Transcribe the lines of the material starting with the line containing "don't use this)" and going on through the line containing "di pagina: questo", both included, reproducing each one verbatim.

Supplied records section start

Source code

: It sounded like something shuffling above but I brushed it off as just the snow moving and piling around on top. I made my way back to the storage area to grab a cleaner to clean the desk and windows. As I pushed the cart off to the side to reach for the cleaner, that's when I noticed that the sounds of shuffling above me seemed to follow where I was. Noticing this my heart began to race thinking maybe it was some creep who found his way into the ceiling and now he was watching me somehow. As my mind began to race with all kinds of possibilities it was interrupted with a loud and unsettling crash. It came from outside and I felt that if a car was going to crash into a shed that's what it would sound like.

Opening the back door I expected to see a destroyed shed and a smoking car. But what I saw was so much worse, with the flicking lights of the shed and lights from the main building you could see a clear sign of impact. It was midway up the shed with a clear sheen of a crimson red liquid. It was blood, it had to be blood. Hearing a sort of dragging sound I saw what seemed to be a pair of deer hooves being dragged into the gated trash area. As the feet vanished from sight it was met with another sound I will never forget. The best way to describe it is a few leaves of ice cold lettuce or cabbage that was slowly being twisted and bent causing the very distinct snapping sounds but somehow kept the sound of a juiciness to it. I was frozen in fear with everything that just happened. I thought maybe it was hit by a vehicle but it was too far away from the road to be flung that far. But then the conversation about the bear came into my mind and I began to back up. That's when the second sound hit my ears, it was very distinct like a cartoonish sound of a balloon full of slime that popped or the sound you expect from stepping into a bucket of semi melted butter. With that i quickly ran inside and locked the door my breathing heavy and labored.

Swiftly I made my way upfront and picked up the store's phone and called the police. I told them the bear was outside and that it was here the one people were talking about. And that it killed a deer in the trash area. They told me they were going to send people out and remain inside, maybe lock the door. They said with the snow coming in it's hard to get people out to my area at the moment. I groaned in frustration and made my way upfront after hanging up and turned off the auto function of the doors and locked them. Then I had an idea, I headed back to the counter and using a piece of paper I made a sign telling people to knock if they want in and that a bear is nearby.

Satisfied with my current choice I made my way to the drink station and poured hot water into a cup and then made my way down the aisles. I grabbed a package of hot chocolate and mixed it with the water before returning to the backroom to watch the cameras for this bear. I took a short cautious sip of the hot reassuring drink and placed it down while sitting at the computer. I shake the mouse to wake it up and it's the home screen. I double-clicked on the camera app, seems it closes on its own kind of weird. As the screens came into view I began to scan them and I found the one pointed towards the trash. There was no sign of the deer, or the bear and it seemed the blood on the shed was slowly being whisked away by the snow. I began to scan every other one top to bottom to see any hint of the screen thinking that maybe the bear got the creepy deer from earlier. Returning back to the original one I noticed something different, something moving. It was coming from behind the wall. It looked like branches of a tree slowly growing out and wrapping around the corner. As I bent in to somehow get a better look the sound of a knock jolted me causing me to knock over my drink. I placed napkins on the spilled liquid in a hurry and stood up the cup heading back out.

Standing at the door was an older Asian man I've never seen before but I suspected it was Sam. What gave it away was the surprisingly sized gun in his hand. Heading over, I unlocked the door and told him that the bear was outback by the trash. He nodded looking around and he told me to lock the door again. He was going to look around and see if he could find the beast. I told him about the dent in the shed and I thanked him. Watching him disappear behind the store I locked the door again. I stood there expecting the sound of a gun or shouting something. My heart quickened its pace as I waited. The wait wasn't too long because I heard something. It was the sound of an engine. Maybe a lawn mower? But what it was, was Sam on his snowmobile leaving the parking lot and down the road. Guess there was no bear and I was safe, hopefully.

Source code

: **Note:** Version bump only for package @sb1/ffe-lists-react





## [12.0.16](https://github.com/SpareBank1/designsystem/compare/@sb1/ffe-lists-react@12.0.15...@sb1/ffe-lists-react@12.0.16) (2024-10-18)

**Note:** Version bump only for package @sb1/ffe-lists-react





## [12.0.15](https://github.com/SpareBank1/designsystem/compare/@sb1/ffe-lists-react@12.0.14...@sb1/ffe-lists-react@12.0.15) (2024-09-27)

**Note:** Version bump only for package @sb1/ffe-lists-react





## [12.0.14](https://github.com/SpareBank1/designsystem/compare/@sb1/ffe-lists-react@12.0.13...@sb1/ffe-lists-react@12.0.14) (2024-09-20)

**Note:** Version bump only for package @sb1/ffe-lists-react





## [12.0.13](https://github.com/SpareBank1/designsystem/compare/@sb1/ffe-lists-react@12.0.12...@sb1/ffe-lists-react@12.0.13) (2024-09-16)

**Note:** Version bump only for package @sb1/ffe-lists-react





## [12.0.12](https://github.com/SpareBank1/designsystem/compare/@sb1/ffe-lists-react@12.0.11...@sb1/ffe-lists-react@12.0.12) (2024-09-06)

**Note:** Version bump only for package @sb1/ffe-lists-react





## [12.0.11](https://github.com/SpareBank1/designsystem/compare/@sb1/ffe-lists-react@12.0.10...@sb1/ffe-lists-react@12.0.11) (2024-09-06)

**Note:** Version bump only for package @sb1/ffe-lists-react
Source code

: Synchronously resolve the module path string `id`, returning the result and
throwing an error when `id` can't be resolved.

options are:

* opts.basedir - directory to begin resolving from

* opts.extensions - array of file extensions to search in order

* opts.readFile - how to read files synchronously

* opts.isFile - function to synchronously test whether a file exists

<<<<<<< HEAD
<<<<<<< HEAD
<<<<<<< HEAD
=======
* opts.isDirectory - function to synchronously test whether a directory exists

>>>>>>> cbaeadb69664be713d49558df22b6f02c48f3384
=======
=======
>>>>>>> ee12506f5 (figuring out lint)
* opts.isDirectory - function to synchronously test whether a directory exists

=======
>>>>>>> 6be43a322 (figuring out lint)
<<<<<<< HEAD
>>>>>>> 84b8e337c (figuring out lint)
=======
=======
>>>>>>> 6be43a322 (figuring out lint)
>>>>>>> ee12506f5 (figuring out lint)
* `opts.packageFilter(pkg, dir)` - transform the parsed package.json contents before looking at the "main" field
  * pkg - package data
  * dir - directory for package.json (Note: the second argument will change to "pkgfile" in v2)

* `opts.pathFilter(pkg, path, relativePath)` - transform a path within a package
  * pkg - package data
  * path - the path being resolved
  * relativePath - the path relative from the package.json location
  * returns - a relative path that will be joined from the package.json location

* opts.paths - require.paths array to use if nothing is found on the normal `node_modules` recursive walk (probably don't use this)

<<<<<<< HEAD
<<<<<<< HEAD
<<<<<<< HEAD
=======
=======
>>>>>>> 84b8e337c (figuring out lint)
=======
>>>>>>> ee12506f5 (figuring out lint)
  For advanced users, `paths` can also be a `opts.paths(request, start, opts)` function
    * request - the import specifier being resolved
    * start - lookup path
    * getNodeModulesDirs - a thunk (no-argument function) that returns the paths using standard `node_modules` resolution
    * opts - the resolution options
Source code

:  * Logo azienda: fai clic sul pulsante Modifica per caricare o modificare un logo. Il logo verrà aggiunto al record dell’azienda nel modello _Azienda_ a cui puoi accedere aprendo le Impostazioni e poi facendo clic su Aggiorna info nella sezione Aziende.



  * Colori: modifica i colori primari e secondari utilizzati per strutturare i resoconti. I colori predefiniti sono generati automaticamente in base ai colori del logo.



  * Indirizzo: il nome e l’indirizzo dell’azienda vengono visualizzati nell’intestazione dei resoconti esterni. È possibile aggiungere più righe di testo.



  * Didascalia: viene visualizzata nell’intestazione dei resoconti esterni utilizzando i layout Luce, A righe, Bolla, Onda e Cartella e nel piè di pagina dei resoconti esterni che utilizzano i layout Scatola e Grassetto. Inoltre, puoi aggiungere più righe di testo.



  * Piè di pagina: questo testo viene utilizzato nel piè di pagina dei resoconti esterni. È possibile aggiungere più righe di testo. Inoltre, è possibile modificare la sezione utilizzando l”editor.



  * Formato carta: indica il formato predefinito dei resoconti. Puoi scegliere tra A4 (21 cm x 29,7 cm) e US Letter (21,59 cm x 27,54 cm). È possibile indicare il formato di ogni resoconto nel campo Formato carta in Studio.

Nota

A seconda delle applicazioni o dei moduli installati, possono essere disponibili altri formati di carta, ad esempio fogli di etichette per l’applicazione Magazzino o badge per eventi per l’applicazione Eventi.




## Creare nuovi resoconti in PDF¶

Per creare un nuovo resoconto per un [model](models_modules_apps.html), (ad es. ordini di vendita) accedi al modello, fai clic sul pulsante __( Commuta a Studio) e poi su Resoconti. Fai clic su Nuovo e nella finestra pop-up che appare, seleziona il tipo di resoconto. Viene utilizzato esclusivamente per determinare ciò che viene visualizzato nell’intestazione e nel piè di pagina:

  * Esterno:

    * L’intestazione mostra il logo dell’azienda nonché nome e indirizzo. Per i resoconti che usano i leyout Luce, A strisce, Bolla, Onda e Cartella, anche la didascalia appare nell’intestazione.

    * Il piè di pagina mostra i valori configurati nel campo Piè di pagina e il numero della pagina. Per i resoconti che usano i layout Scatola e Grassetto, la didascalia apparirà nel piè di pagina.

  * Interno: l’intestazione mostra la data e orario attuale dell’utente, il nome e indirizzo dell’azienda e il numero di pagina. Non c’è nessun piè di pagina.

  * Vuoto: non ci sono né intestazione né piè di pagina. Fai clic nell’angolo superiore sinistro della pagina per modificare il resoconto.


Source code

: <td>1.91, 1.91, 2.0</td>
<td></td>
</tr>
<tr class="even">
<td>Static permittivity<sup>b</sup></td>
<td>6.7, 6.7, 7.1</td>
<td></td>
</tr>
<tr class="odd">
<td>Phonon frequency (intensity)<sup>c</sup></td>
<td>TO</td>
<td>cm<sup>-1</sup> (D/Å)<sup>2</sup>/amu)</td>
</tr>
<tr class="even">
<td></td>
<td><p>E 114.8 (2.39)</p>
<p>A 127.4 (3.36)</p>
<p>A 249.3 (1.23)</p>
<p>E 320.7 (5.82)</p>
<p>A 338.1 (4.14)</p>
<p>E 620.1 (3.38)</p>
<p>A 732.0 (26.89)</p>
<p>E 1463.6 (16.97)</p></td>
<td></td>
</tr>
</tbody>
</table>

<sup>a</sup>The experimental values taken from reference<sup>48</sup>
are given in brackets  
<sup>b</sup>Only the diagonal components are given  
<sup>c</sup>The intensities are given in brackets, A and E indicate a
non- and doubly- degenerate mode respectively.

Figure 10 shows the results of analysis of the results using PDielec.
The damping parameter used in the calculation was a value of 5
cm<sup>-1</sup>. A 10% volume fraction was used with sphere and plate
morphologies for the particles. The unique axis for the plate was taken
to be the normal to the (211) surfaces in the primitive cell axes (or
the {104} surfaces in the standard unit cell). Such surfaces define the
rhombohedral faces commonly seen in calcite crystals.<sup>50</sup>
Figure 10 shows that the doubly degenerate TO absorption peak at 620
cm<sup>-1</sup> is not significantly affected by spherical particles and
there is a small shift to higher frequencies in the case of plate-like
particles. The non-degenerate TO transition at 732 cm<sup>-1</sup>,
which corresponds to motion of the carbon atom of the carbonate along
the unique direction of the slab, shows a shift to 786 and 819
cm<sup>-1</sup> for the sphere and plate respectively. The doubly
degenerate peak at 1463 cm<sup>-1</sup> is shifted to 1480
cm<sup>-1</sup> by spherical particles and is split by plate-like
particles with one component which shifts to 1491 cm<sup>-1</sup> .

Supplied records section end

Task response:
* opts.paths - require.paths array to use if nothing is found on the normal `node_modules` recursive walk (probably don't use this)

<<<<<<< HEAD
<<<<<<< HEAD
<<<<<<< HEAD
=======
=======
>>>>>>> 84b8e337c (figuring out lint)
=======
>>>>>>> ee12506f5 (figuring out lint)
  For advanced users, `paths` can also be a `opts.paths(request, start, opts)` function
    * request - the import specifier being resolved
    * start - lookup path
    * getNodeModulesDirs - a thunk (no-argument function) that returns the paths using standard `node_modules` resolution
    * opts - the resolution options
Source code

:  * Logo azienda: fai clic sul pulsante Modifica per caricare o modificare un logo. Il logo verrà aggiunto al record dell’azienda nel modello _Azienda_ a cui puoi accedere aprendo le Impostazioni e poi facendo clic su Aggiorna info nella sezione Aziende.



  * Colori: modifica i colori primari e secondari utilizzati per strutturare i resoconti. I colori predefiniti sono generati automaticamente in base ai colori del logo.



  * Indirizzo: il nome e l’indirizzo dell’azienda vengono visualizzati nell’intestazione dei resoconti esterni. È possibile aggiungere più righe di testo.



  * Didascalia: viene visualizzata nell’intestazione dei resoconti esterni utilizzando i layout Luce, A righe, Bolla, Onda e Cartella e nel piè di pagina dei resoconti esterni che utilizzano i layout Scatola e Grassetto. Inoltre, puoi aggiungere più righe di testo.



  * Piè di pagina: questo testo viene utilizzato nel piè di pagina dei resoconti esterni. È possibile aggiungere più righe di testo. Inoltre, è possibile modificare la sezione utilizzando l”editor.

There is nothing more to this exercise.